Let’s Talk About ‘You’re Not Broken’
- Sally Cross
- Aug 6
- 2 min read
By Sally Cross, Intimacy & Relationship Coach, Therapeutic Coach & Author.
If I had a euro for every time I saw the phrase “You’re not broken” floating around social media, I’d be writing this from a hammock in Bali.
It’s the avocado toast of self-help, everywhere, pretty to look at, but sometimes a little bland.
The intention? Lovely. No one wants you feeling defective. But here’s the rub: when your life has been turned upside down, your heart is aching, and your confidence is hiding under the duvet, those words can feel about as helpful as someone saying, “Just cheer up.”

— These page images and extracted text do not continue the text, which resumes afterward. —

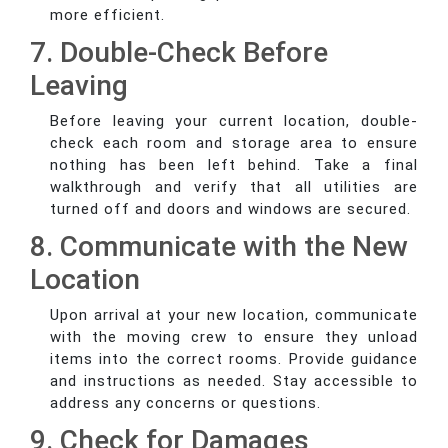
more efficient.
7. Double-Check Before
Leaving
Before leaving your current location, double-
check each room and storage area to ensure
nothing has been left behind. Take a final
walkthrough and verify that all utilities are
turned off and doors and windows are secured.
8. Communicate with the New
Location
Upon arrival at your new location, communicate
with the moving crew to ensure they unload
items into the correct rooms. Provide guidance
and instructions as needed. Stay accessible to
address any concerns or questions.
9. Check for Damages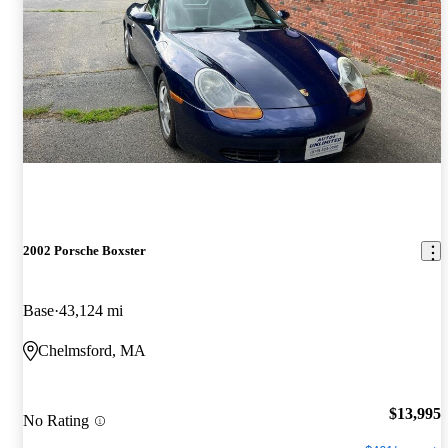
2002 Porsche Boxster
Base
43,124 mi
Chelmsford, MA
$13,995
No Rating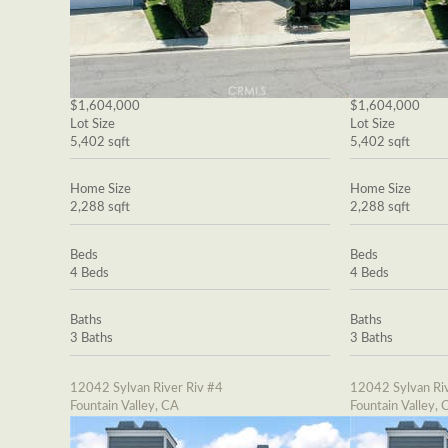
$1,604,000
$1,604,000
Lot Size
Lot Size
5,402 sqft
5,402 sqft
Home Size
Home Size
2,288 sqft
2,288 sqft
Beds
Beds
4 Beds
4 Beds
Baths
Baths
3 Baths
3 Baths
12042 Sylvan River Riv #4
12042 Sylvan Riv
Fountain Valley, CA
Fountain Valley, 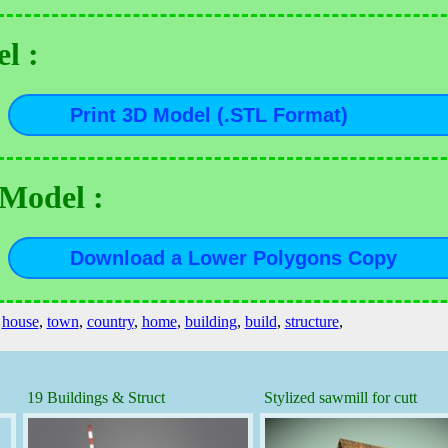
l :
 Model :
,
house
,
town
,
country
,
home
,
building
,
build
,
structure
,
19 Buildings & Struct
Stylized sawmill for cutt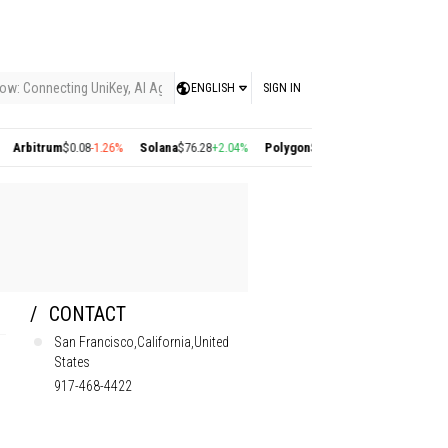
ow: Connecting UniKey, AI Agents, and the KEY Value System, Turning Intelligent
ENGLISH
SIGN IN
trum
$0.08
-1.26%
Solana
$76.28
+2.04%
Polygon
$0.22
+2.77%
Cosmos
$1.38
+0.
CONTACT
San Francisco,California,United
States
917-468-4422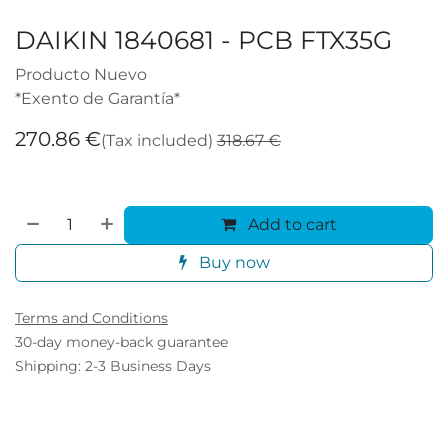
DAIKIN 1840681 - PCB FTX35G
Producto Nuevo
*Exento de Garantía*
270.86
€
(Tax included)
318.67
€
Add to cart
Buy now
Terms and Conditions
30-day money-back guarantee
Shipping: 2-3 Business Days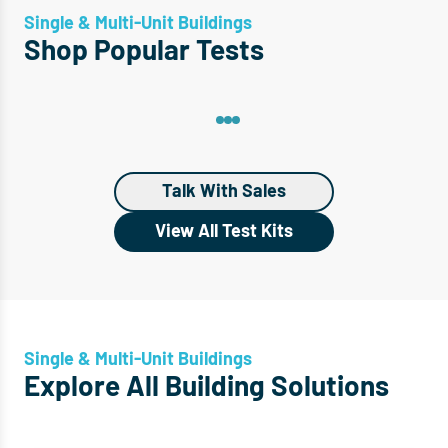
Single & Multi-Unit Buildings
Shop Popular Tests
Talk With Sales
View All Test Kits
Single & Multi-Unit Buildings
Explore All Building Solutions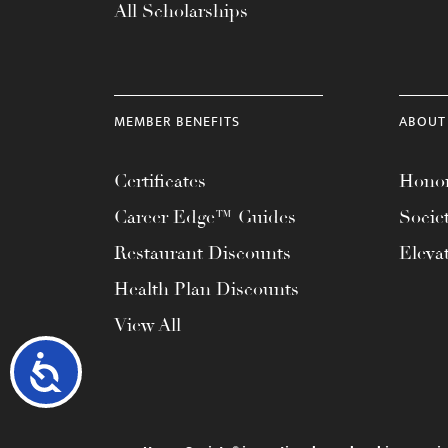
All Scholarships
MEMBER BENEFITS
ABOUT
Certificates
Honor
Career Edge™ Guides
Socie
Restaurant Discounts
Eleva
Health Plan Discounts
View All
Accessibility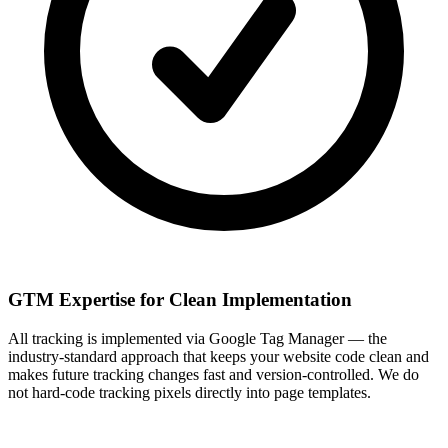
GTM Expertise for Clean Implementation
All tracking is implemented via Google Tag Manager — the
industry-standard approach that keeps your website code clean and
makes future tracking changes fast and version-controlled. We do
not hard-code tracking pixels directly into page templates.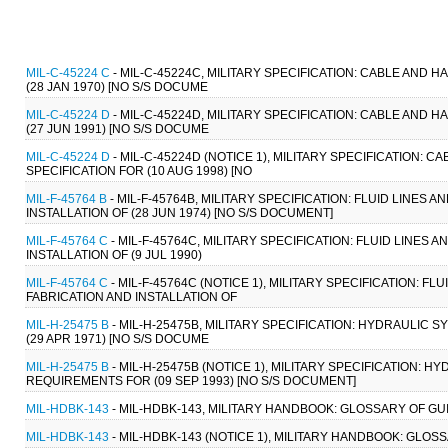
MIL-C-45224 C
- MIL-C-45224C, MILITARY SPECIFICATION: CABLE AND 
(28 JAN 1970) [NO S/S DOCUME
MIL-C-45224 D
- MIL-C-45224D, MILITARY SPECIFICATION: CABLE AND 
(27 JUN 1991) [NO S/S DOCUME
MIL-C-45224 D
- MIL-C-45224D (NOTICE 1), MILITARY SPECIFICATION:
SPECIFICATION FOR (10 AUG 1998) [NO
MIL-F-45764 B
- MIL-F-45764B, MILITARY SPECIFICATION: FLUID LINES
INSTALLATION OF (28 JUN 1974) [NO S/S DOCUMENT]
MIL-F-45764 C
- MIL-F-45764C, MILITARY SPECIFICATION: FLUID LINES
INSTALLATION OF (9 JUL 1990)
MIL-F-45764 C
- MIL-F-45764C (NOTICE 1), MILITARY SPECIFICATION: 
FABRICATION AND INSTALLATION OF
MIL-H-25475 B
- MIL-H-25475B, MILITARY SPECIFICATION: HYDRAULIC 
(29 APR 1971) [NO S/S DOCUME
MIL-H-25475 B
- MIL-H-25475B (NOTICE 1), MILITARY SPECIFICATION: 
REQUIREMENTS FOR (09 SEP 1993) [NO S/S DOCUMENT]
MIL-HDBK-143
- MIL-HDBK-143, MILITARY HANDBOOK: GLOSSARY OF GU
MIL-HDBK-143
- MIL-HDBK-143 (NOTICE 1), MILITARY HANDBOOK: GLOS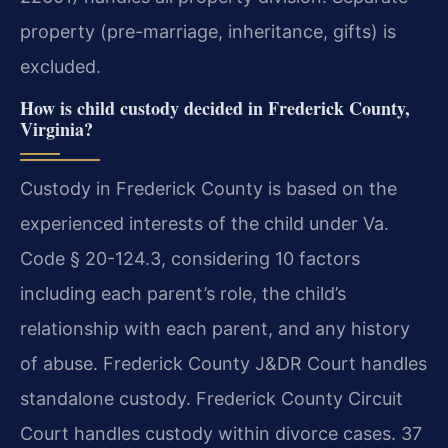
property (pre-marriage, inheritance, gifts) is
excluded.
How is child custody decided in Frederick County,
Virginia?
Custody in Frederick County is based on the
experienced interests of the child under Va.
Code § 20-124.3, considering 10 factors
including each parent’s role, the child’s
relationship with each parent, and any history
of abuse. Frederick County J&DR Court handles
standalone custody. Frederick County Circuit
Court handles custody within divorce cases. 37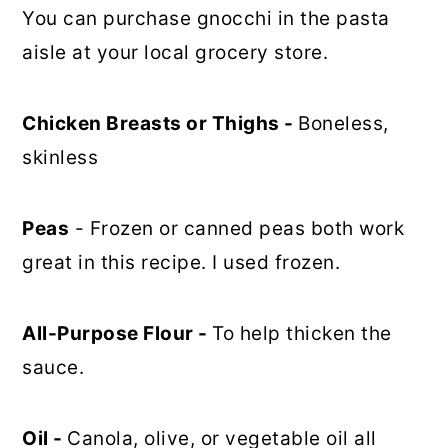
You can purchase gnocchi in the pasta
aisle at your local grocery store.
Chicken Breasts or Thighs -
Boneless,
skinless
Peas
- Frozen or canned peas both work
great in this recipe. I used frozen.
All-Purpose Flour -
To help thicken the
sauce.
Oil -
Canola, olive, or vegetable oil all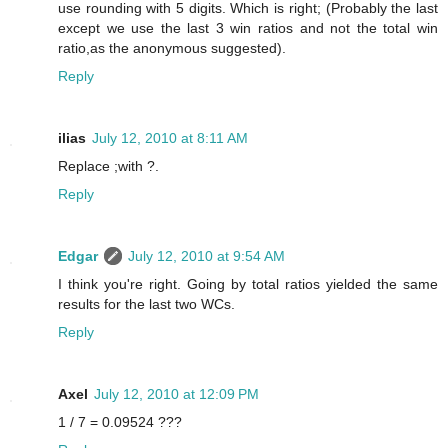
use rounding with 5 digits. Which is right; (Probably the last
except we use the last 3 win ratios and not the total win
ratio,as the anonymous suggested).
Reply
ilias
July 12, 2010 at 8:11 AM
Replace ;with ?.
Reply
Edgar
July 12, 2010 at 9:54 AM
I think you're right. Going by total ratios yielded the same
results for the last two WCs.
Reply
Axel
July 12, 2010 at 12:09 PM
1 / 7 = 0.09524 ???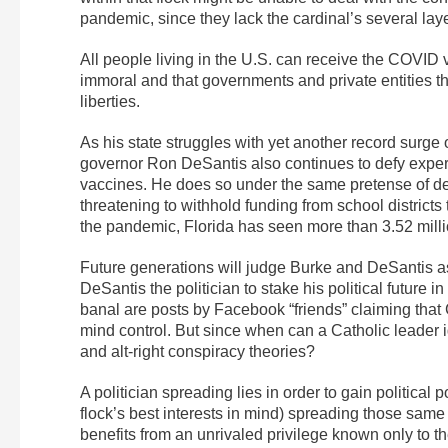
pandemic, since they lack the cardinal’s several laye
All people living in the U.S. can receive the COVID 
immoral and that governments and private entities th
liberties.
As his state struggles with yet another record surge
governor Ron DeSantis also continues to defy exper
vaccines. He does so under the same pretense of defe
threatening to withhold funding from school districts 
the pandemic, Florida has seen more than 3.52 mill
Future generations will judge Burke and DeSantis as 
DeSantis the politician to stake his political future i
banal are posts by Facebook “friends” claiming that 
mind control. But since when can a Catholic leader 
and alt-right conspiracy theories?
A politician spreading lies in order to gain political
flock’s best interests in mind) spreading those same l
benefits from an unrivaled privilege known only to t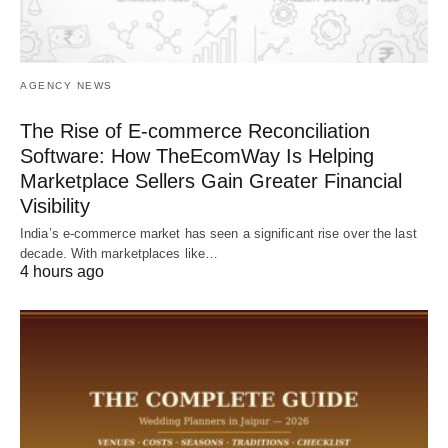
AGENCY NEWS
The Rise of E-commerce Reconciliation
Software: How TheEcomWay Is Helping
Marketplace Sellers Gain Greater Financial
Visibility
India’s e-commerce market has seen a significant rise over the last
decade. With marketplaces like…
4 hours ago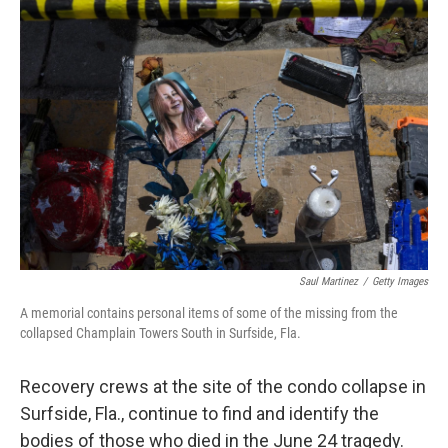
o
r
I
k
n
Saul Martinez
/
Getty Images
A memorial contains personal items of some of the missing from the
collapsed Champlain Towers South in Surfside, Fla.
Recovery crews at the site of the condo collapse in
Surfside, Fla., continue to find and identify the
bodies of those who died in the June 24 tragedy.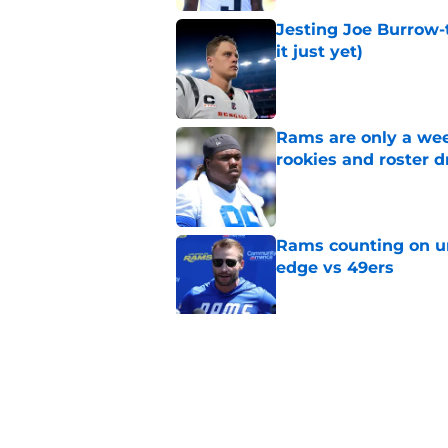
Jesting Joe Burrow-
it just yet)
Published by on Invalid Dat
Rams are only a wee
rookies and roster 
Published by on Invalid Dat
Rams counting on un
edge vs 49ers
Published by on Invalid Dat
Myles Garrett is st
something big to pr
Published by on Invalid Dat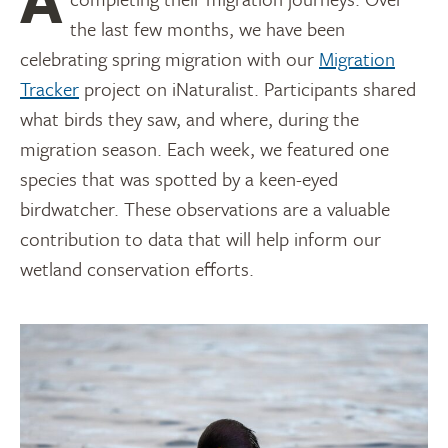
the last few months, we have been
celebrating spring migration with our
Migration
Tracker
project on iNaturalist. Participants shared
what birds they saw, and where, during the
migration season. Each week, we featured one
species that was spotted by a keen-eyed
birdwatcher. These observations are a valuable
contribution to data that will help inform our
wetland conservation efforts.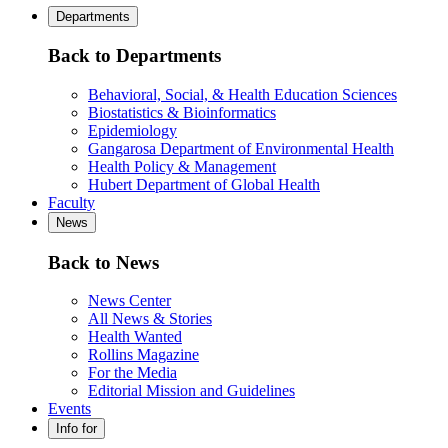
Departments
Back to Departments
Behavioral, Social, & Health Education Sciences
Biostatistics & Bioinformatics
Epidemiology
Gangarosa Department of Environmental Health
Health Policy & Management
Hubert Department of Global Health
Faculty
News
Back to News
News Center
All News & Stories
Health Wanted
Rollins Magazine
For the Media
Editorial Mission and Guidelines
Events
Info for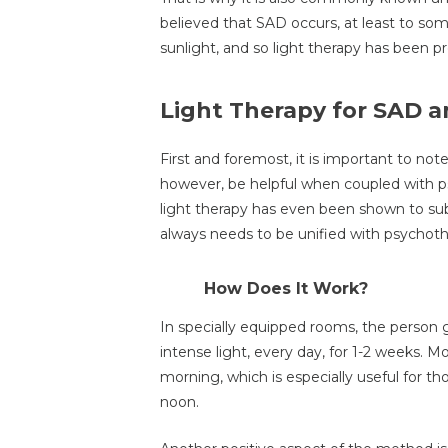
believed that SAD occurs, at least to so
sunlight, and so light therapy has been pr
Light Therapy for SAD a
First and foremost, it is important to note 
however, be helpful when coupled with p
light therapy has even been shown to subs
always needs to be unified with psychoth
How Does It Work?
In specially equipped rooms, the person g
intense light, every day, for 1-2 weeks. M
morning, which is especially useful for th
noon.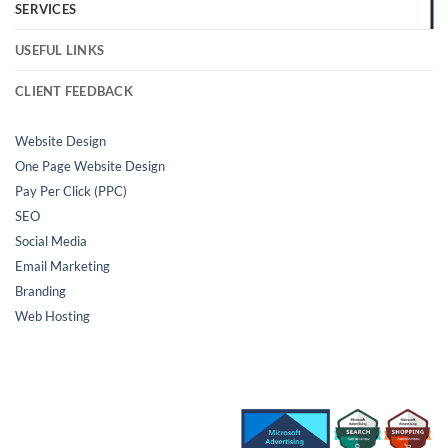
SERVICES
USEFUL LINKS
CLIENT FEEDBACK
Website Design
One Page Website Design
Pay Per Click (PPC)
SEO
Social Media
Email Marketing
Branding
Web Hosting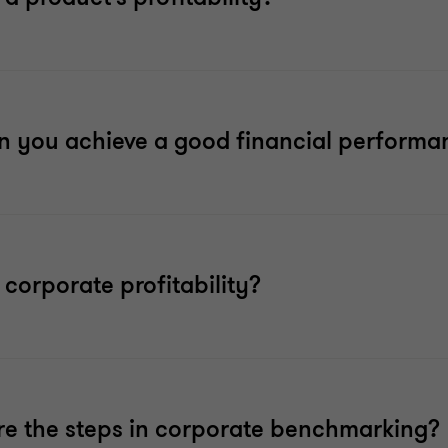
 you achieve a good financial performa
 corporate profitability?
e the steps in corporate benchmarking?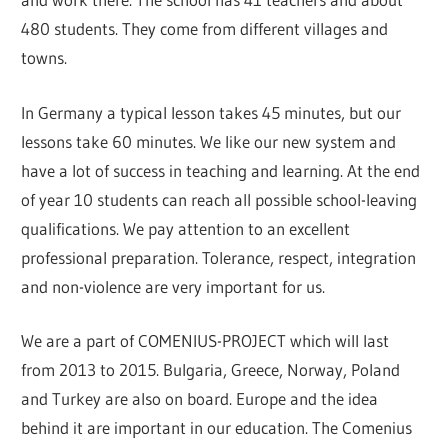
480 students. They come from different villages and
towns.
In Germany a typical lesson takes 45 minutes, but our
lessons take 60 minutes. We like our new system and
have a lot of success in teaching and learning. At the end
of year 10 students can reach all possible school-leaving
qualifications. We pay attention to an excellent
professional preparation. Tolerance, respect, integration
and non-violence are very important for us.
We are a part of COMENIUS-PROJECT which will last
from 2013 to 2015. Bulgaria, Greece, Norway, Poland
and Turkey are also on board. Europe and the idea
behind it are important in our education. The Comenius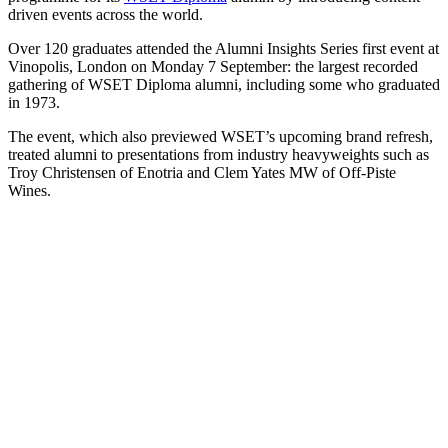
driven events across the world.
Over 120 graduates attended the Alumni Insights Series first event at
Vinopolis, London on Monday 7 September: the largest recorded
gathering of WSET Diploma alumni, including some who graduated
in 1973.
The event, which also previewed WSET’s upcoming brand refresh,
treated alumni to presentations from industry heavyweights such as
Troy Christensen of Enotria and Clem Yates MW of Off-Piste
Wines.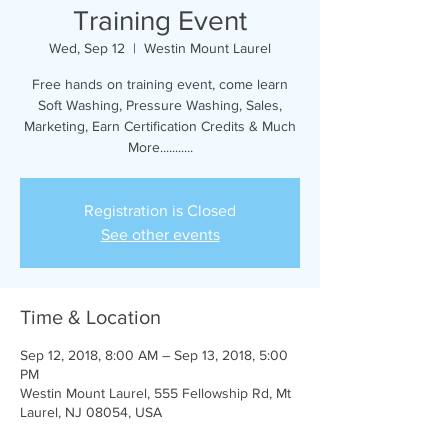
Training Event
Wed, Sep 12
  |  
Westin Mount Laurel
Free hands on training event, come learn
Soft Washing, Pressure Washing, Sales,
Marketing, Earn Certification Credits & Much
More...........
Registration is Closed
See other events
Time & Location
Sep 12, 2018, 8:00 AM – Sep 13, 2018, 5:00
PM
Westin Mount Laurel, 555 Fellowship Rd, Mt
Laurel, NJ 08054, USA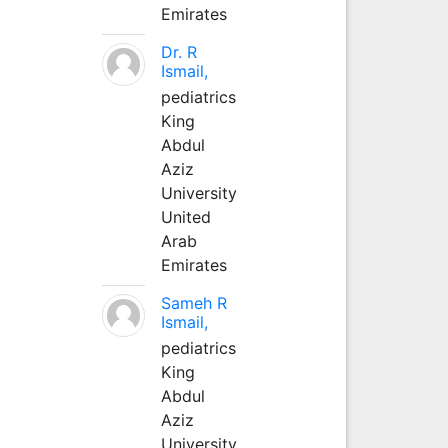
Emirates
Dr. R
Ismail,
pediatrics
King
Abdul
Aziz
University
United
Arab
Emirates
Sameh R
Ismail,
pediatrics
King
Abdul
Aziz
University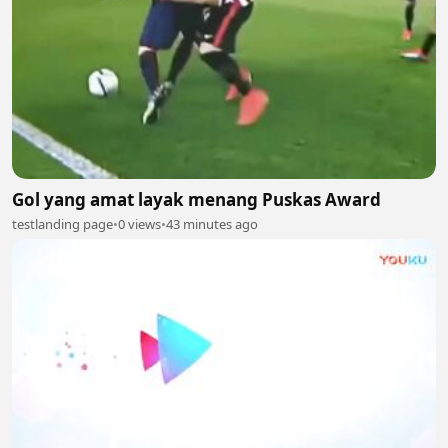
Gol yang amat layak menang Puskas Award
testlanding page
•
0 views
•
43 minutes ago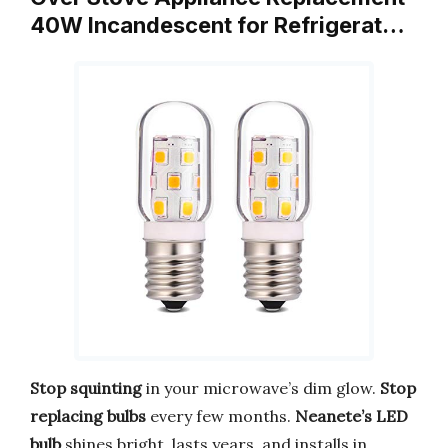
40W Incandescent for Refrigerat…
Stop squinting
in your microwave’s dim glow.
Stop
replacing bulbs
every few months.
Neanete’s LED
bulb
shines bright, lasts years, and installs in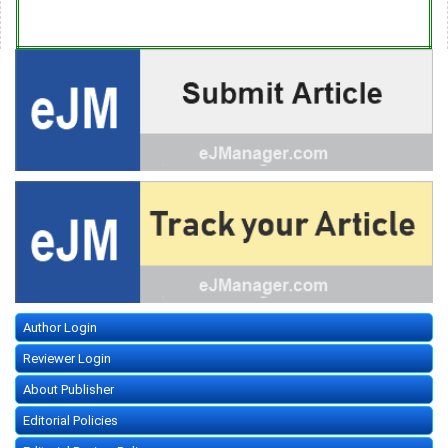
Author Login
Reviewer Login
About Publisher
Editorial Policies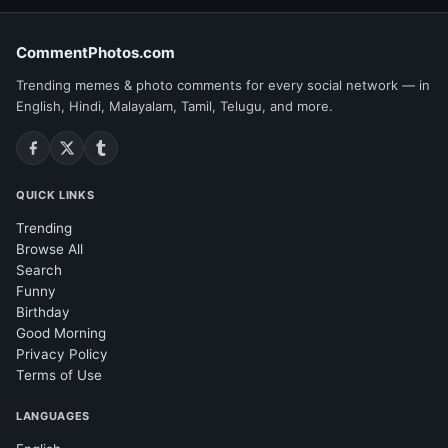
CommentPhotos.com
Trending memes & photo comments for every social network — in
English, Hindi, Malayalam, Tamil, Telugu, and more.
QUICK LINKS
Trending
Browse All
Search
Funny
Birthday
Good Morning
Privacy Policy
Terms of Use
LANGUAGES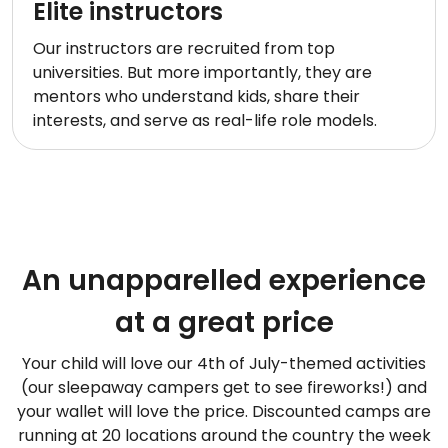
Elite instructors
Our instructors are recruited from top
universities. But more importantly, they are
mentors who understand kids, share their
interests, and serve as real-life role models.
An unapparelled experience
at a great price
Your child will love our 4th of July-themed activities
(our sleepaway campers get to see fireworks!) and
your wallet will love the price. Discounted camps are
running at 20 locations around the country the week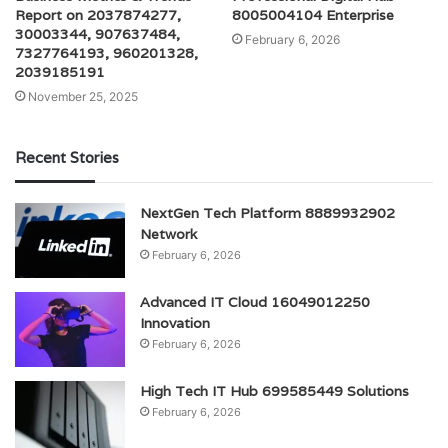
Report on 2037874277,
8005004104 Enterprise
30003344, 907637484,
February 6, 2026
7327764193, 960201328,
2039185191
November 25, 2025
Recent Stories
NextGen Tech Platform 8889932902
Network
February 6, 2026
Advanced IT Cloud 16049012250
Innovation
February 6, 2026
High Tech IT Hub 699585449 Solutions
February 6, 2026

Because when you whisper to yourself, “I feel broken,” you’re not being dramatic. You’re describing something real. Not broken like a smashed vase, but broken as in disconnected, split open, rearranged by life’s unexpected storms. And that deserves to be heard, not glossed over with a slogan.
What Does Feeling Broken Look Like?
It’s not a diagnosis, and it’s not permanent. It’s a state of being, often triggered by life’s tectonic shifts: divorce, grief, loss, betrayal, life changes, burnout, or that quiet ache of “Is this really it?”
Broken can feel like:
Emotional fragmentation, like pieces of you no longer fit together.
Loss of wholeness, when the old you has vanished and the new you hasn’t fully arrived.
Shame’s whisper, that little voice saying, “You’re too much… or not enough.”
A spiritual crack, a hollow space where purpose or meaning used to live.
If that’s you, take a breath. It’s okay. Those feelings are valid. They don’t make you weak or broken, they make you human. And being human?
It’s messy, beautiful, and sometimes heartbreakingly hard.
Why ‘You’re Not Broken’ Misses the Mark.
Here’s why that phrase can sting: it skips over the truth of your experience. It feels like someone slapping a sticker on your pain
The problem isn’t the words themselves, it’s the lack of acknowledgement before the pep talk.
When you feel cracked open, what you need isn’t denial; it’s someone saying:
“I see you. I hear you. It’s okay to feel this way.”
Here’s the Reframe.
What if being cracked didn’t mean broken, but becoming?
Think of Kintsugi, the Japanese art of repairing broken pottery with gold. The cracks aren’t hidden, they’re highlighted. The flaw becomes the feature.
The bowl isn’t less valuable; it’s more precious because of its history.
Leonard Cohen said it best:
“There is a crack in everything. That’s how the light gets in.”
So, no, you’re not a discarded bowl in life’s bargain bin. You’re a living, breathing masterpiece with golden seams where resilience and love have worked their way in.
The Truth?
You’re not beyond repair. You’re evolving. You’re expanding in ways you can’t yet see. Feeling bent out of shape doesn’t make you less, it makes you real. And real is where connection, compassion, and yes… light comes in flooding through the cracks.
Your Turn:
What’s one overused self-help phrase you’d happily toss in the bin?